**READING TEXT:**
[vtkusers] Proving a surface mesh of closeness
Marie-Gabrielle Vallet
mgv.research at gmail.com
Thu Oct 9 15:16:10 EDT 2008
Dominik,
you're right. The check on non-manifold edges is just to detect some cases
that should not append.
Marie-Gabrielle
2008/10/9 Dominik Szczerba <dominik at itis.ethz.ch>
> I think for a simple (non-self-intersecting etc.) mesh it is enough for
> closedness if there are no boundary edges. No non-manifold edges proves
> topological correctness or 'simplicity', but is not required for
> closedness.
>
> Dominik
>
> On Thursday 09 October 2008 08:19:32 pm Marie-Gabrielle Vallet wrote:
> > For a surface mesh, in the vtkFeatureEdges terminology :
> > - a boundary edge belongs to exactly one cell
> > - a manifold edge belongs to two cells
> > - a non-manifold edge belongs to 3 or more cells.
> > A simple close surface has only manifold edges.
> > BoundaryEdgesOn()
> > NonManifoldEdgesOn()
> > ManifoldEdgesOff()
> > FeatureEdgesOff()
> should return an empty set.
> >
> > A simple open surface has boundary edges and may has manifold too.
> > Having non-manifold edges means the surface intersects itself. It could
> > still be close, but I guess you don't want to deal with...
> >
> >
> > 2008/10/9 Dominik Szczerba <dominik at itis.ethz.ch>
> >
> > > Hmmm. Is a boundary edge of an open surface a non-manifold edge? It
> does
> > > not
> > > seem so, at least with the default settings.

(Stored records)

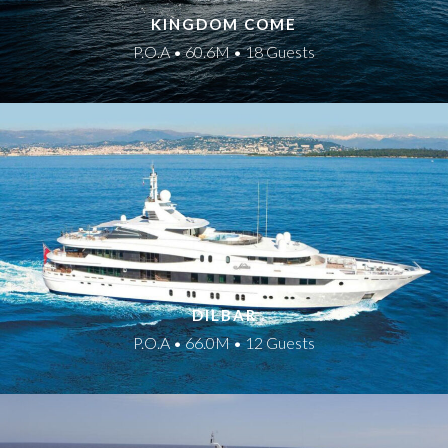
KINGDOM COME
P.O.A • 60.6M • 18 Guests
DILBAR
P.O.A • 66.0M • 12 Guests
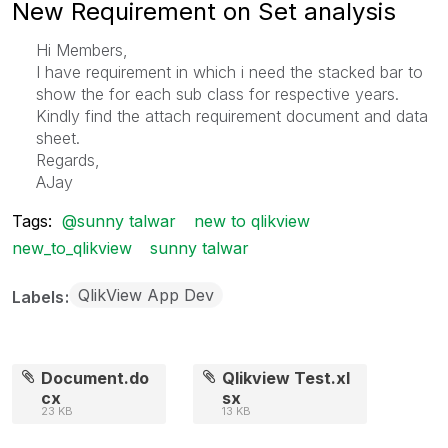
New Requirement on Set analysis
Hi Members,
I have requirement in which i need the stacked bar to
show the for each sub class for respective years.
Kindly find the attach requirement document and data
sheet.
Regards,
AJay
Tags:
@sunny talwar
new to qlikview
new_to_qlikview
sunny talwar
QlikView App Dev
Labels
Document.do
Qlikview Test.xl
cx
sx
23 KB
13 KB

**EXERCISE INSTRUCTIONS:**
(1) In the mailing-list thread on surface mesh closedness, list every vtkFeatureEdges method call given in the settings that should return an empty set for a simple closed surface.
(2) Transcribe the part of the mailing-list thread on surface mesh closedness that opens with the words containing "[vtkusers] Proving a" and closes with "should not append.".

**TASK-BY-TASK RESULTS:**
(1)
BoundaryEdgesOn()
NonManifoldEdgesOn()
ManifoldEdgesOff()
FeatureEdgesOff()

(2)
[vtkusers] Proving a surface mesh of closeness
Marie-Gabrielle Vallet
mgv.research at gmail.com
Thu Oct 9 15:16:10 EDT 2008
Dominik,
you're right. The check on non-manifold edges is just to detect some cases
that should not append.